Did she have a fever? How long did the seizure last? Was her entire body twitching or just the head? What were her arms doing? Right side? Left side? Was she on medication? Any delivery complications? Any family history?
In hindsight, we should have recorded the episode.
The neurologist wanted to keep the Dumpling overnight and monitor her brain for the next 24 hours via electroencephalogram (EEG). To get her set up for the test, we spent another excruciating 30 minutes with the technician gluing wires onto the Dumpling’s head while she clawed, kicked and screamed. Her head was hooked to 20+ wires that were attached to a small machine box connected to a 30 feet cord inside the hospital room. A live camera would monitor the Dumpling’s every move for the next 24 hours.
By evening the Dumpling was slowly returning back to her usual self. She was getting more agitated from being confined than the aftermath of the seizure at this point. All jigg and I could do was follow her around in circles to make sure she didn’t trip on the cord or pull out the wires.

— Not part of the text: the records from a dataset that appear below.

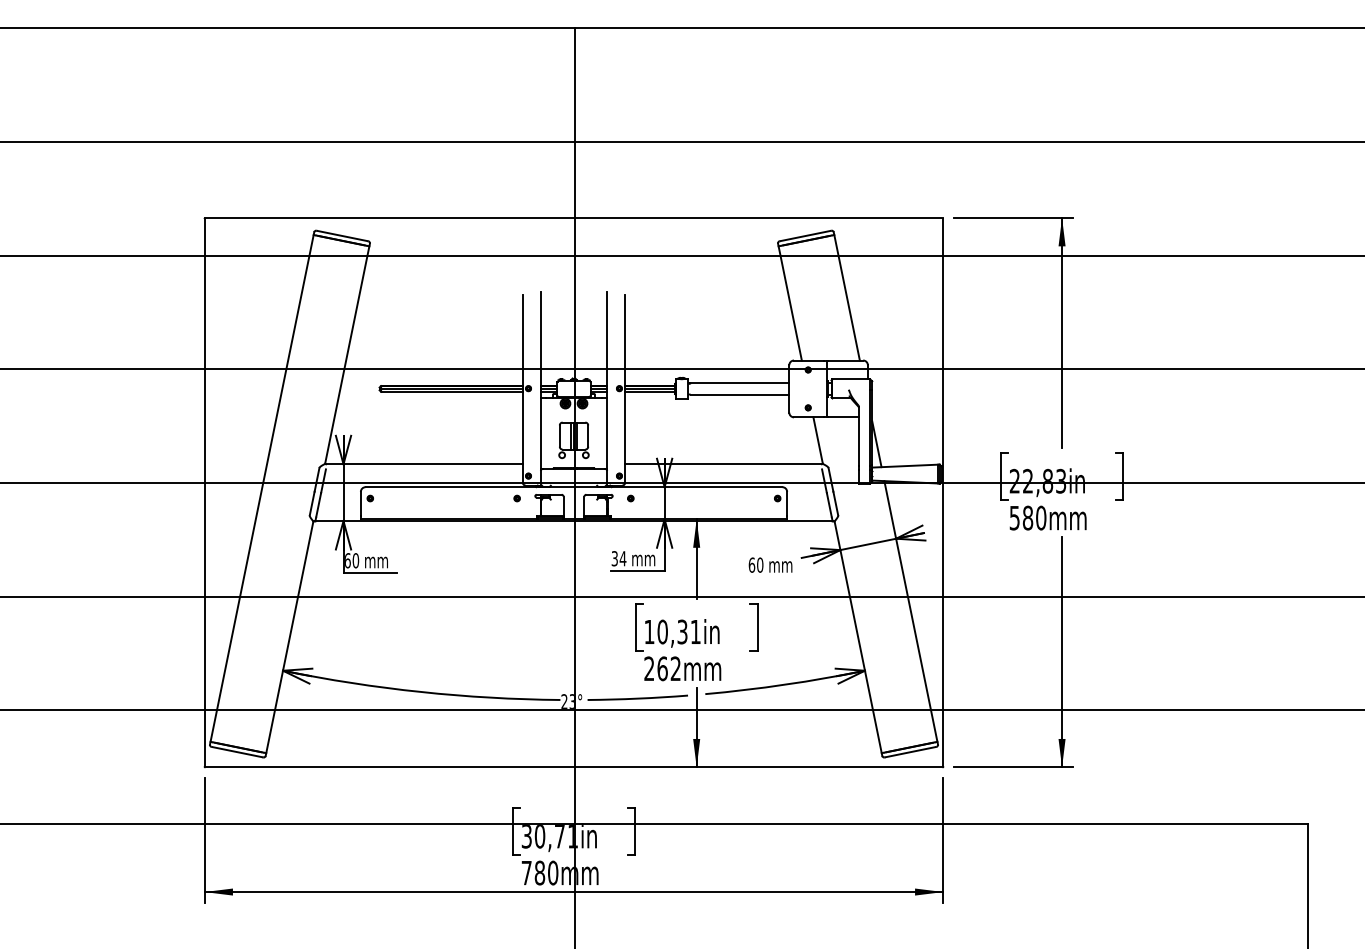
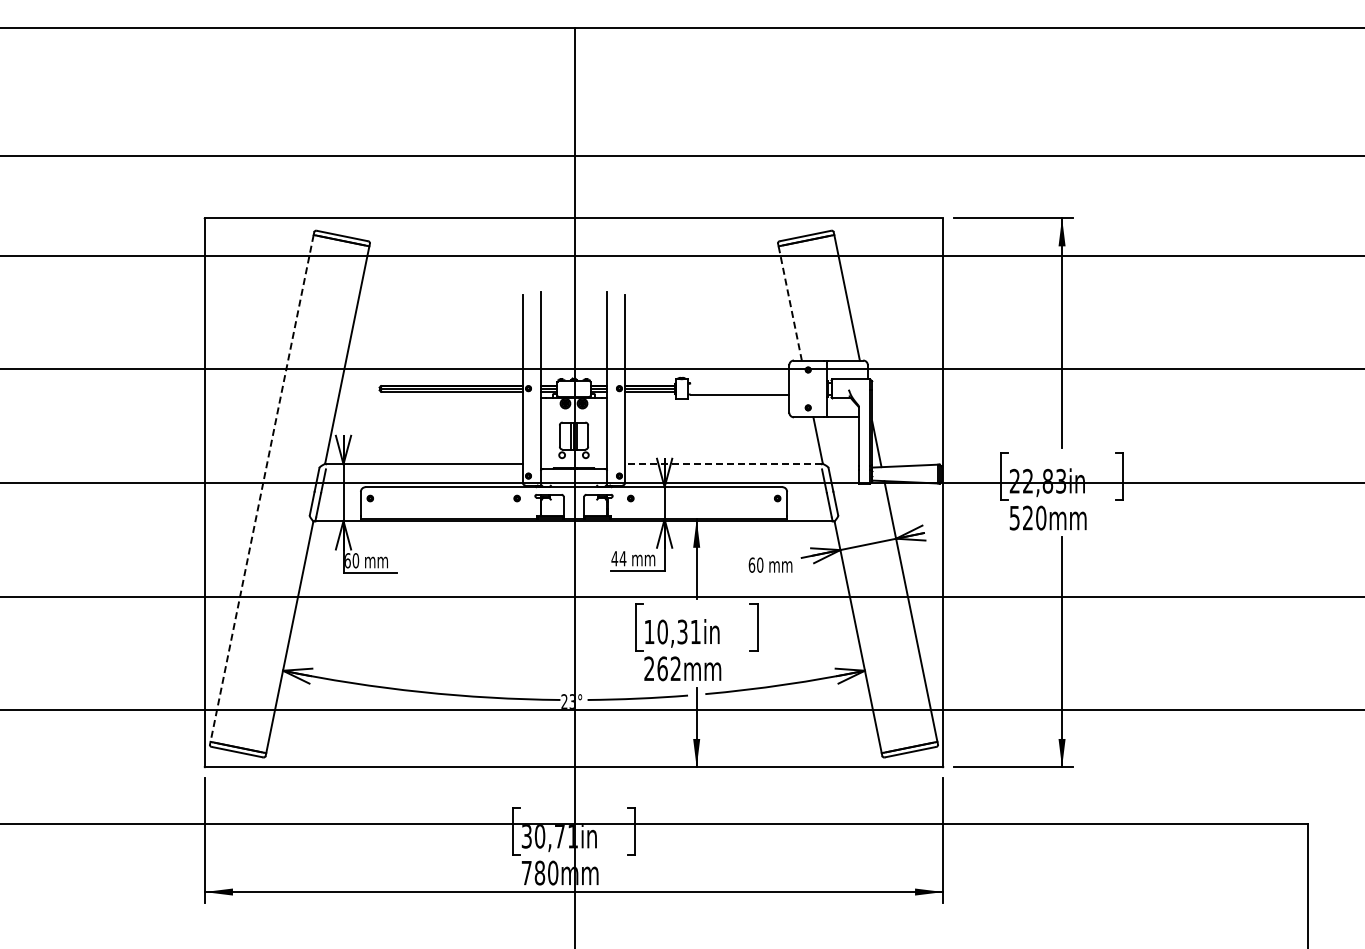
line at (681, 142) position: (681, 142) -> (681, 156)
line at (790, 303): solid -> dashed
line at (739, 383): present -> none
line at (723, 464): solid -> dashed
line at (262, 488): solid -> dashed
text at (1027, 517): 580mm -> 520mm
text at (614, 558): 34 -> 44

By morning we found several wires ripped off despite our best efforts and were terrified that we might have to stay another night. jigg and I both gave a sigh of relief when the scans came back normal and the neurologist released her. But there seemed to be more uncertainty than answers, the most important one being that the doctors still didn’t know what caused the seizure. The hospital initially admitted the Dumpling for a febrile seizure, which is a seizure caused by high fever. That was ruled out since the Dumpling was not running a fever before, during, or after the event. (jigg was 100% sure on the “before” period since he took the Dumpling’s temperature 20 minutes before the incident.) The diagnosis was then changed to a partial seizure, which is a seizure caused by partial brain abnormality.
The neurologist, jigg and I agreed that the best approach was to “wait and see” before putting our daughter on medications or further testing since this was the first incident. The most we could do is now is monitor her and educate her caregivers on what to do in case it happens again. The steps would be the same instructions that the 911 responder provided us over the phone. The biggest danger to the Dumpling (or anyone having a seizure) would typically be falling and hitting a hard object, so we’d just have to keep her safe until the episode passes.
We also learned the seizures are not a disease but rather a symptom of another underlying cause (like a fever is a symptom of an infection). The doctors informed us that seizures are not painful and generally non life-threatening, so we would only need to bring the Dumpling into the emergency room if a future episode lasted for more than five minutes.
The Dumpling luckily hasn’t had another incident since, and we’re hoping she stays that way!